What you need to know:
- Dr Muinde is the winner of the 2020 Audrey Richards Prize for the best PhD thesis in African Studies for her research on the impact of cash transfers to women and children in Kenya.
- The prestigious Audrey Richards Prize, which is given every two years in honour of the late renowned British anthropologist, fetes scholars with compelling and well-written doctoral theses on African Studies in British universities.
When Jacinta Victoria Muinde scored 507 of the possible 700 marks in the Kenya Certificate of Primary Education and topped in the 1999 class at Liani Primary School in Machakos County, she had no idea that she had acquired a critical key to succeeding in life.
To a large extent, the naive girl who earned a PhD degree last year had set out on a journey that would see her shatter glass ceilings in academia.
Dr Muinde is the winner of the 2020 Audrey Richards Prize for the best PhD thesis in African Studies for her research on the impact of cash transfers to women and children in Kenya.
The African Studies Association of the United Kingdom (ASAUK), which administers the award, sent the world into celebration a week ago when it broke the news to its Twitter followers.
“The Audrey Richards Prize for the Best Thesis in African Studies in the UK goes to @JVictoriaMuinde for her thesis: An economy of (Dis)Affection: Women-Headed Households, Cash Transfers and Matrilineal Relations in Kenya’s South Coast,” ASAUK tweeted on September 10.
The prestigious Audrey Richards Prize, which is given every two years in honour of the late renowned British anthropologist, fetes scholars with compelling and well-written doctoral theses on African Studies in British universities.
A social anthropologist who is currently working as a postdoctoral researcher at the University of Oslo in Norway, Dr Muinde had submitted the dissertation she had used last year to acquire her PhD degree at the University of Cambridge for consideration for the prize.
Her study explores how the government’s raft of cash transfer programmes dubbed Inua Jamii have impacted on gender relations, contributed to kin-making relations, and informed women’s economic lives and their narratives and practices of health and wellbeing in the matrilineal and Islamic context of the Kenyan communities living in the Msambweni region of Kwale County.
It demonstrates that cash transfers help women challenge gender roles. Thanks to them, Dr Muinde says, many women in Msambweni are running small businesses. Inua Jamii has also enabled women to develop handy financial reporting skills: striking a balance between the income from the cash transfers and their household expenditures. She, however, notes that cash transfers alone cannot trigger or sustain meaningful economic and social wellbeing and progress.
“The beneficiaries of the cash transfers need more than the money offered by the schemes. Governments should reinforce investments in, and ensure access to, quality healthcare services, education and other basic services and utilities,” she told the Sunday Nation in an email interview.

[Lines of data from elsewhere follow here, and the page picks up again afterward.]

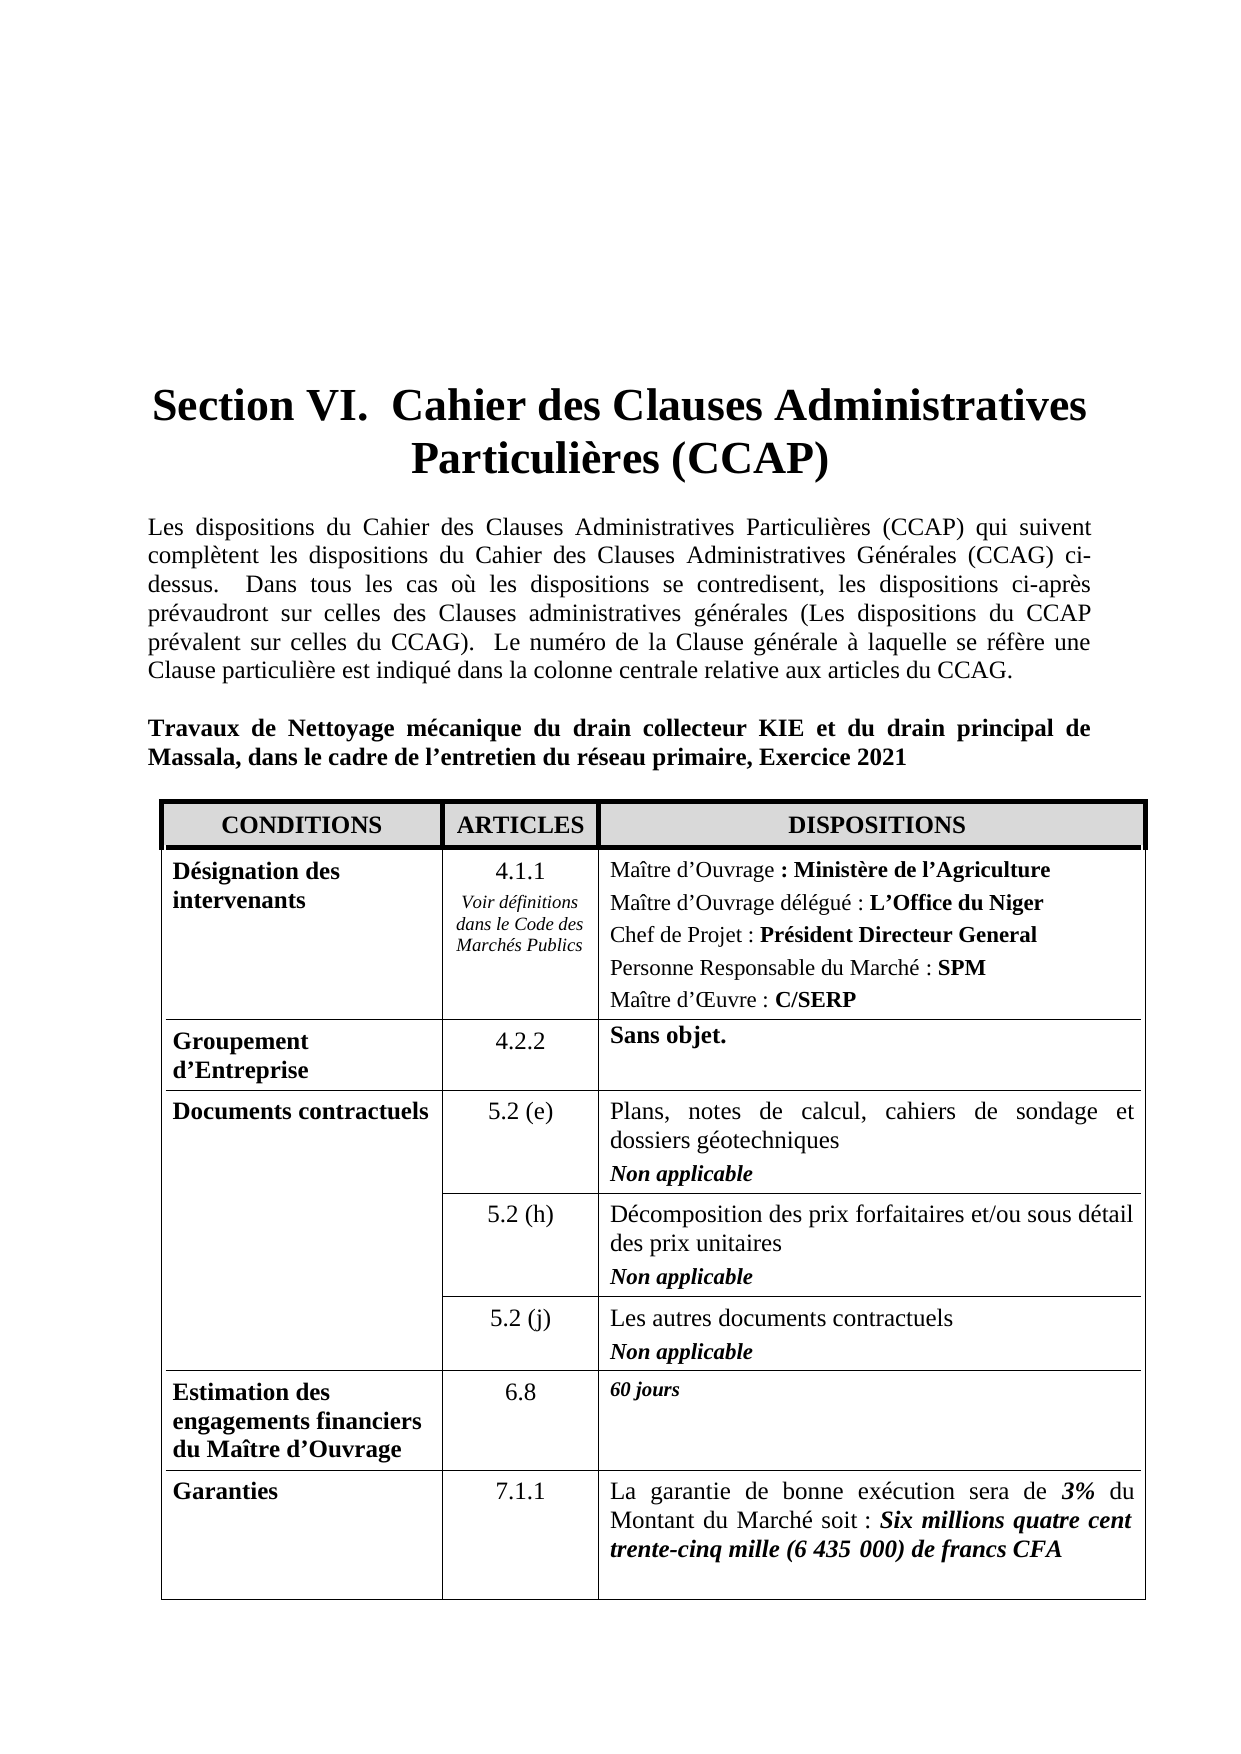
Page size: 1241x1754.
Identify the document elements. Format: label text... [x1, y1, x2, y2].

table_cell Désignation des intervenants [162, 845, 442, 1019]
table_cell 4.2.2 [443, 1020, 598, 1090]
text Section VI. Cahier des Clauses Administratives Particulières (CCAP) [148, 378, 1093, 483]
table_cell 5.2 (h) [443, 1194, 598, 1296]
table_cell 4.1.1 Voir définitions dans le Code des Marchés Publics [443, 850, 598, 1019]
table_header DISPOSITIONS [601, 804, 1143, 845]
text Travaux de Nettoyage mécanique du drain collecteur KIE et du drain principal de Massala, dans le cadre de l’entretien du réseau primaire, Exercice 2021 [148, 713, 1093, 771]
table_cell Sans objet. [599, 1019, 1145, 1090]
text Les dispositions du Cahier des Clauses Administratives Particulières (CCAP) qui suivent complètent les dispositions du Cahier des Clauses Administratives Générales (CCAG) ci-dessus. Dans tous les cas où les dispositions se contredisent, les dispositions ci-après prévaudront sur celles des Clauses administratives générales (Les dispositions du CCAP prévalent sur celles du CCAG). Le numéro de la Clause générale à laquelle se réfère une Clause particulière est indiqué dans la colonne centrale relative aux articles du CCAG. [148, 512, 1093, 684]
table_cell 7.1.1 [443, 1471, 598, 1599]
table_cell Garanties [162, 1470, 442, 1599]
table_header ARTICLES [445, 804, 596, 845]
table_cell Groupement d’Entreprise [162, 1019, 442, 1090]
table_cell 5.2 (j) [443, 1297, 598, 1370]
table_cell 6.8 [443, 1371, 598, 1469]
table_cell Les autres documents contractuels Non applicable [599, 1296, 1145, 1370]
table_cell Plans, notes de calcul, cahiers de sondage et dossiers géotechniques Non applicable [599, 1090, 1145, 1193]
table_cell 60 jours [599, 1370, 1145, 1469]
table_cell Maître d’Ouvrage : Ministère de l’Agriculture Maître d’Ouvrage délégué : L’Office du Niger Chef de Projet : Président Directeur General Personne Responsable du Marché : SPM Maître d’Œuvre : C/SERP [599, 845, 1145, 1019]
table_cell Documents contractuels [162, 1090, 442, 1370]
table_cell 5.2 (e) [443, 1091, 598, 1193]
table_cell La garantie de bonne exécution sera de 3% du Montant du Marché soit : Six millions quatre cent trente-cinq mille (6 435 000) de francs CFA [599, 1470, 1145, 1599]
table_header CONDITIONS [164, 804, 440, 845]
table_cell Estimation des engagements financiers du Maître d’Ouvrage [162, 1370, 442, 1469]
table_cell Décomposition des prix forfaitaires et/ou sous détail des prix unitaires Non applicable [599, 1193, 1145, 1296]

The award committee at ASAUK commended Dr Muinde’s work as “well-written” and “an inspired piece of research which gives unexpected and deep insights into the challenges of economic survival and livelihoods of communities living in Kenyan coastal communities”.
Dr Muinde, 34, follows in the footsteps of Dr Fibian Lukalo, director of Research and Advocacy at the National Lands Commission, who won the Audrey Richards Prize in 2012 for her PhD thesis: Educating Daughters, Educating Sons: Mothers and Schooling in Rural Kenya.
Winners of the prestigious award receive a certificate and a generous package of books and journal vouchers.
Dr Muinde went to Vyulya Girls High School in Machakos County and Maseno University, where she studied anthropology.